Чудесный день сегодня. Разве не так? Сегодня у тебя рано закончились
операции, ты торопился домой, и вдруг...
- Откуда вы знаете, где я работаю и когда закончил оперировать?
- Все это элементарно, Антон. Просто я читаю твои мысли. Но не
торопись с умозаключениями. Хочешь кофе?
- Благодарю, не хочу.
- Напрасно отказываешься.
Сухову захотелось встать и уйти. Но любопытство и необычность
ситуации заставляли сидеть.
- Почему напрасно?
- Кофе - напиток бодрости! - патетично воскликнула Гиата. - Разве не
так написано в кафе на Киевской площади?
- Не помню. Я очень редко бываю на Киевской площади.
- И очень редко пьешь кофе... - лукаво смотрела Гиата, и Антон Сухов
сразу почувствовал многозначительную иронию. Он любил кофе давно, и Гиата,
оказывается, и об этом догадывается. А может, даже знает?
- Да, я очень редко пью кофе... на Киевской площади.
- А кофе там чудесный.
- Может, прекратим имитацию непринужденной беседы?
- Почему? - она так прелестно, с таким естественным удивлением
улыбнулась, что у Сухова мурашки пробежали по спине. - А что тебя
интересует, Антон?
- Казалось бы, ты и сама должна знать не только время окончания
операций, но и круг моих интересов, - отчеканил Сухов каждое слово, тоже
переходя на "ты".
- Не преувеличивай моих возможностей. - Гиата блеснула рядами ровных
белых зубов. - Я могу многое. Могу читать твои мысли. Но это еще не все.
Далеко не все.
- Кто ты?
- Гиата Бнос.
- Я сейчас встану и пойду. Если я спросил о тебе, то совсем не для
того, чтобы услышать еще раз твою фамилию.
- А что же ты хотел услышать?
- Собственно говоря, ничего не хотел... Но если я оказался у тебя
дома, да еще таким странным образом, то, может, ты сама хотела что-то мне
сказать?
Гиата снова лукаво улыбнулась.
- Зачем так торопиться? Хочешь кофе?
- Да...
- Вот это уже лучше. Кофе - напиток бодрости. А торопиться никогда не
следует. К тому же у тебя такой прекрасный день сегодня. Легкий день.

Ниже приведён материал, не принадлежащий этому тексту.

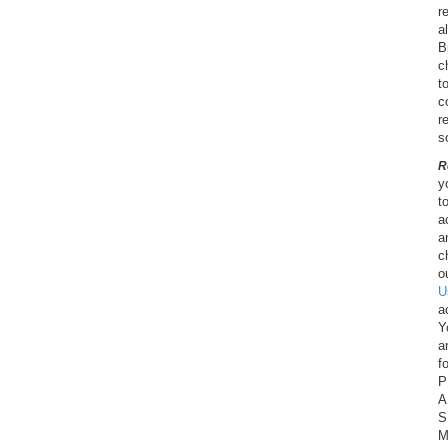
r
a
B
c
t
c
r
s
R
y
t
a
a
c
o
U
a
Y
a
f
P
A
S
M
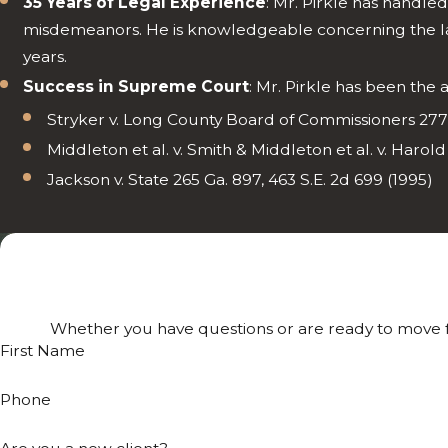
35 Years of Legal Experience
: Mr. Pirkle has handle
misdemeanors. He is knowledgeable concerning the laws
years.
Success in Supreme Court
: Mr. Pirkle has been the
Stryker v. Long County Board of Commissioners 277 
Middleton et al. v. Smith & Middleton et al. v. Harold
Jackson v. State 265 Ga. 897, 463 S.E. 2d 699 (1995)
Whether you have questions or are ready to move fo
First Name
Phone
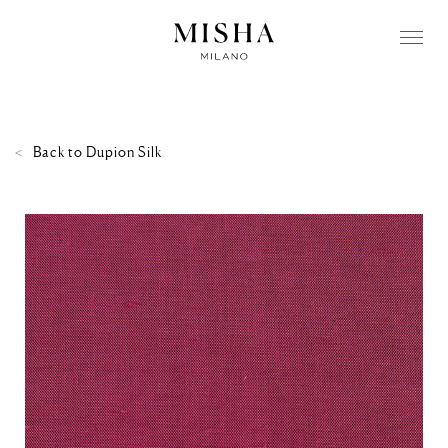
Back to
Dupion Silk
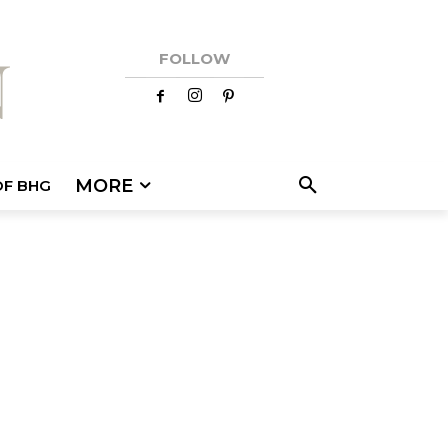
FOLLOW
MORE
OF BHG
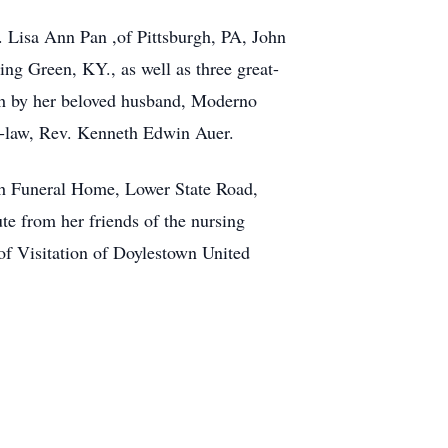
. Lisa Ann Pan ,of Pittsburgh, PA, John
ng Green, KY., as well as three great-
th by her beloved husband, Moderno
n-law, Rev. Kenneth Edwin Auer.
ach Funeral Home, Lower State Road,
ute from her friends of the nursing
 of Visitation of Doylestown United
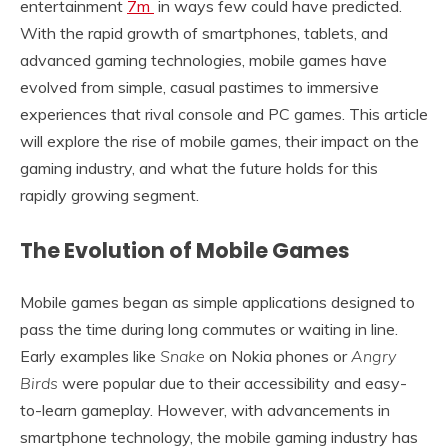
entertainment
7m
in ways few could have predicted.
With the rapid growth of smartphones, tablets, and
advanced gaming technologies, mobile games have
evolved from simple, casual pastimes to immersive
experiences that rival console and PC games. This article
will explore the rise of mobile games, their impact on the
gaming industry, and what the future holds for this
rapidly growing segment.
The Evolution of Mobile Games
Mobile games began as simple applications designed to
pass the time during long commutes or waiting in line.
Early examples like
Snake
on Nokia phones or
Angry
Birds
were popular due to their accessibility and easy-
to-learn gameplay. However, with advancements in
smartphone technology, the mobile gaming industry has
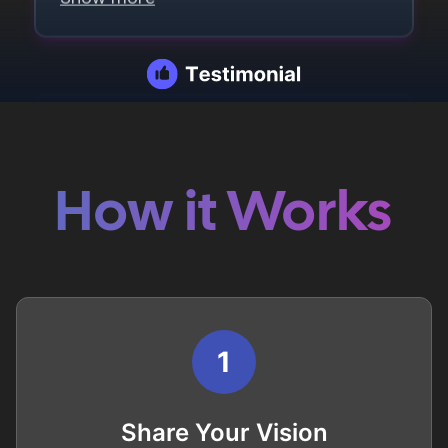
How it Works
1
Share Your Vision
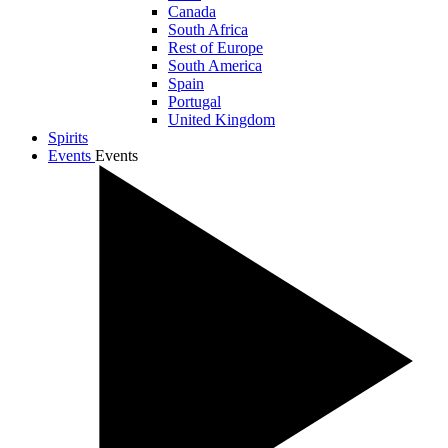
Canada
South Africa
Rest of Europe
South America
Spain
Portugal
United Kingdom
Spirits
Events
Events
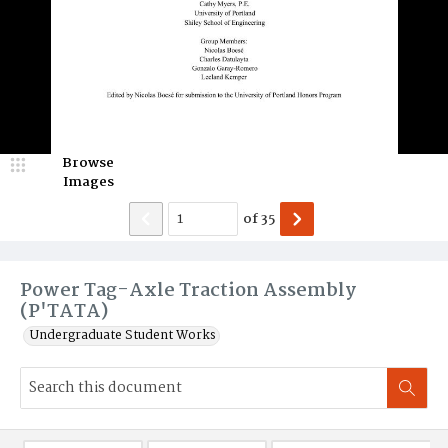
Browse
Images
of
35
Power Tag-Axle Traction Assembly
(P'TATA)
Undergraduate Student Works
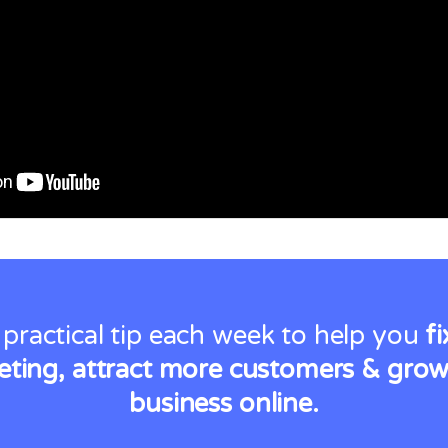
 practical tip each week to help you
f
ting, attract more customers & gro
business online.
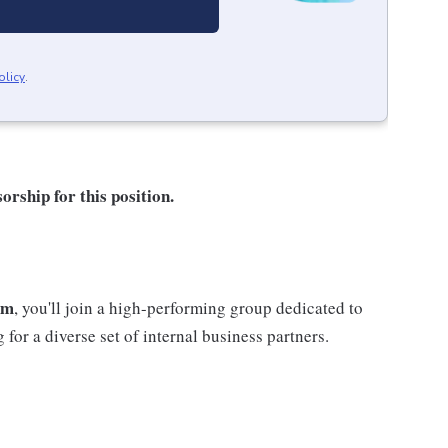
olicy
.
orship for this position.
am
, you'll join a high-performing group dedicated to
 for a diverse set of internal business partners.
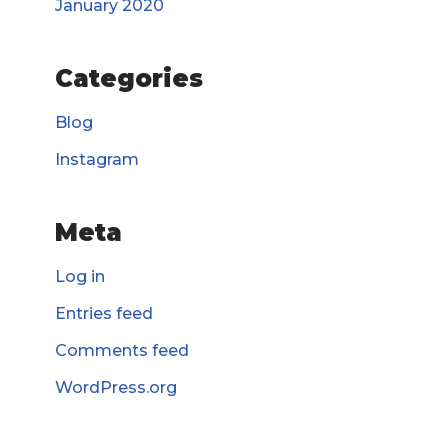
January 2020
Categories
Blog
Instagram
Meta
Log in
Entries feed
Comments feed
WordPress.org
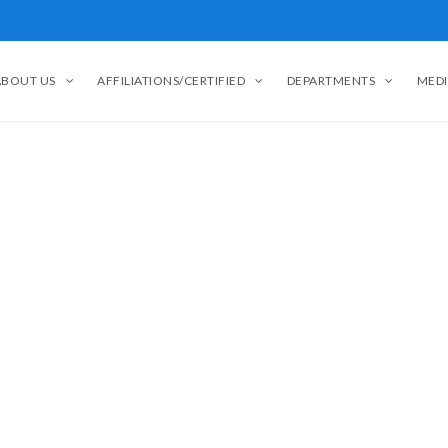
ABOUT US
AFFILIATIONS/CERTIFIED
DEPARTMENTS
MEDI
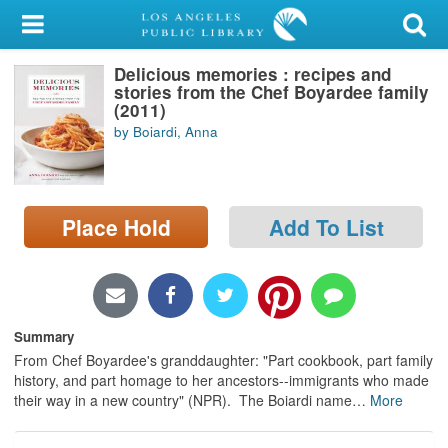
My Account
Delicious memories : recipes and
Library Card
stories from the Chef Boyardee family
(2011)
Sign In
by Boiardi, Anna
Search
Place Hold
Add To List
Locations/Hours (external
page)
Privacy
Summary
From Chef Boyardee's granddaughter: "Part cookbook, part family
history, and part homage to her ancestors--immigrants who made
their way in a new country" (NPR). The Boiardi name
…
More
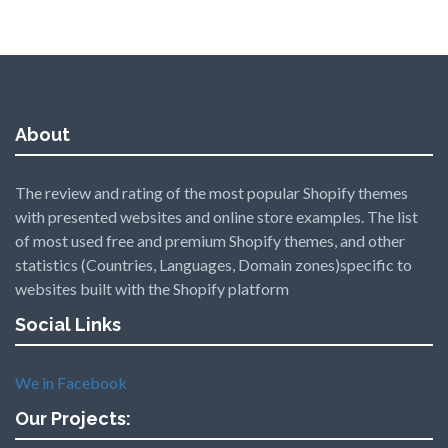
About
The review and rating of the most popular Shopify themes
with presented websites and online store examples. The list
of most used free and premium Shopify themes, and other
statistics (Countries, Languages, Domain zones)specific to
websites built with the Shopify platform
Social Links
We in Facebook
Our Projects:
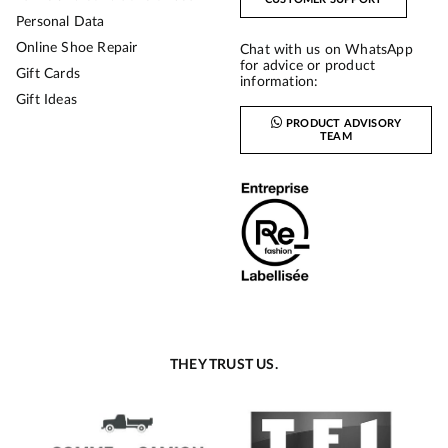
Personal Data
Online Shoe Repair
Chat with us on WhatsApp
for advice or product
Gift Cards
information:
Gift Ideas
PRODUCT ADVISORY
TEAM
THEY TRUST US.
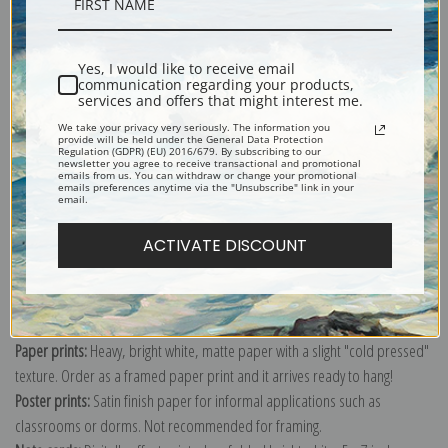
Description
Yes, I would like to receive email
Shipping & Returns
communication regarding your products,
services and offers that might interest me.
We take your privacy very seriously. The information you
provide will be held under the General Data Protection
Regulation (GDPR) (EU) 2016/679. By subscribing to our
newsletter you agree to receive transactional and promotional
emails from us. You can withdraw or change your promotional
Explore more of our
John Singer Sargent collection
.
emails preferences anytime via the "Unsubscribe" link in your
email.
ACTIVATE DISCOUNT
Canvas prints:
The most accurate option to represent an oil painting.
Order canvas rolled, classic stretched (requires framing), gallery wrapped
(arrives ready to hang without a frame) or as a framed canvas print in one
of our exquisite mouldings.
Paper prints:
Heavy, bright white, matte paper with a slight "cold pressed"
texture. Order as a framed paper print and it arrives ready to hang!
Poster prints:
Satin finish paper for informal applications such as
classrooms or dorms. Not recommended for framing.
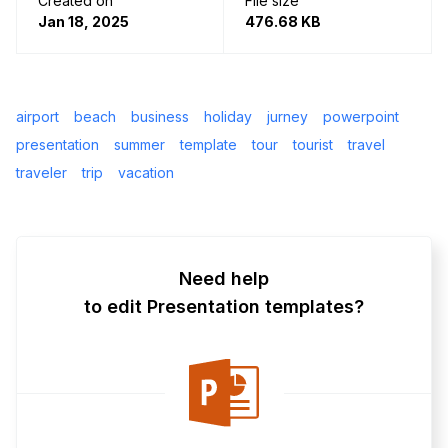
Created on
File size
Jan 18, 2025
476.68 KB
airport
beach
business
holiday
jurney
powerpoint
presentation
summer
template
tour
tourist
travel
traveler
trip
vacation
Need help
to edit Presentation templates?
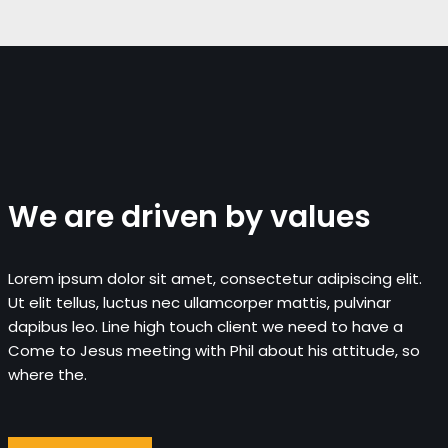
We are driven by values
Lorem ipsum dolor sit amet, consectetur adipiscing elit.
Ut elit tellus, luctus nec ullamcorper mattis, pulvinar
dapibus leo. Line high touch client we need to have a
Come to Jesus meeting with Phil about his attitude, so
where the.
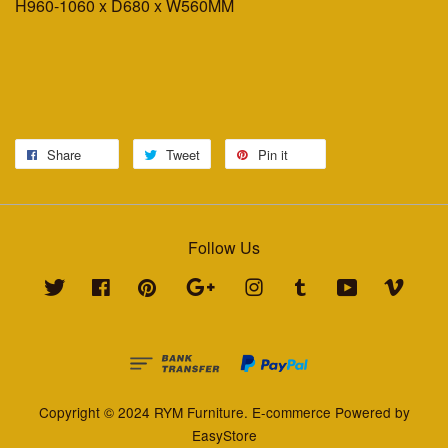
H960-1060 x D680 x W560MM
Share
Tweet
Pin it
Follow Us
Twitter
Facebook
Pinterest
Google
Instagram
Tumblr
YouTube
Vimeo
Copyright © 2024 RYM Furniture. E-commerce Powered by
EasyStore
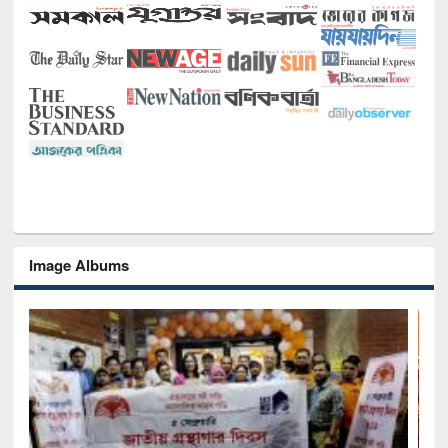
Image Albums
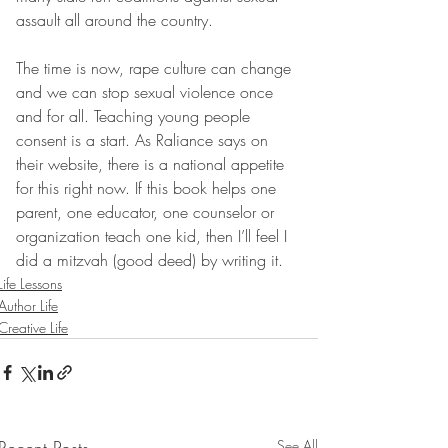
assault all around the country.
The time is now, rape culture can change 
and we can stop sexual violence once 
and for all. Teaching young people 
consent is a start. As Raliance says on 
their website, there is a national appetite 
for this right now. If this book helps one 
parent, one educator, one counselor or 
organization teach one kid, then I’ll feel I 
did a mitzvah (good deed) by writing it. 
Life Lessons
Author Life
Creative Life
See All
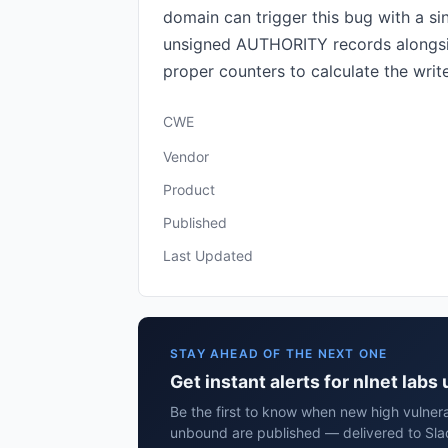
domain can trigger this bug with a 
unsigned AUTHORITY records alongsid
proper counters to calculate the write
CWE
Vendor
Product
Published
Last Updated
STAY AHEAD OF THE NEXT ONE
Get instant alerts for nlnet lab
Be the first to know when new high vulnerab
unbound are published — delivered to Sla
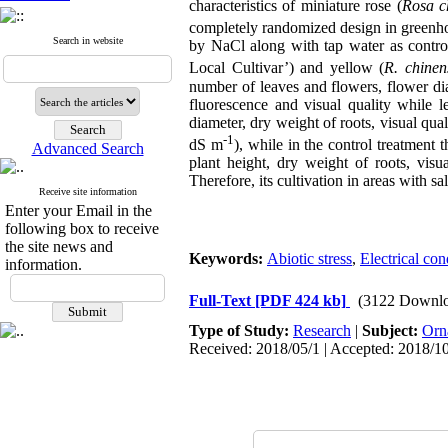
characteristics of miniature rose (
Rosa
c
completely randomized design in greenho
Search in website
by NaCl along with tap water as control
Local Cultivar’) and yellow (
R. chinen
number of leaves and flowers, flower dia
fluorescence and visual quality while l
diameter, dry weight of roots, visual qual
-1
dS m
), while in the control treatment
Advanced Search
plant height, dry weight of roots, visua
Therefore, its cultivation in areas with sa
Receive site information
Enter your Email in the
following box to receive
the site news and
Keywords:
Abiotic stress
,
Electrical con
information.
Full-Text
[PDF 424 kb]
(3122 Downlo
Type of Study:
Research
|
Subject:
Orn
Received: 2018/05/1 | Accepted: 2018/10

Сегодня ты можешь отдыхать душой и телом... Послушай, почему ты такой
взвинченный?
Гиата говорила неторопливо, спокойно, доверительно.
- Чем ты испуган? Ведь ничего особенного не произошло... И тебе не
пристало смущаться в присутствии молодой... очень молодой женщины.
Сухов прикрыл веки.
- Разве мое состояние вызвано присутствием молодой женщины? Кстати,
почему ты подчеркиваешь, что "очень молодой" женщины?
- Ну... Галантного кавалера, как вижу, из тебя не получится, но не
отчаивайся. Не будем распространяться о наших годах.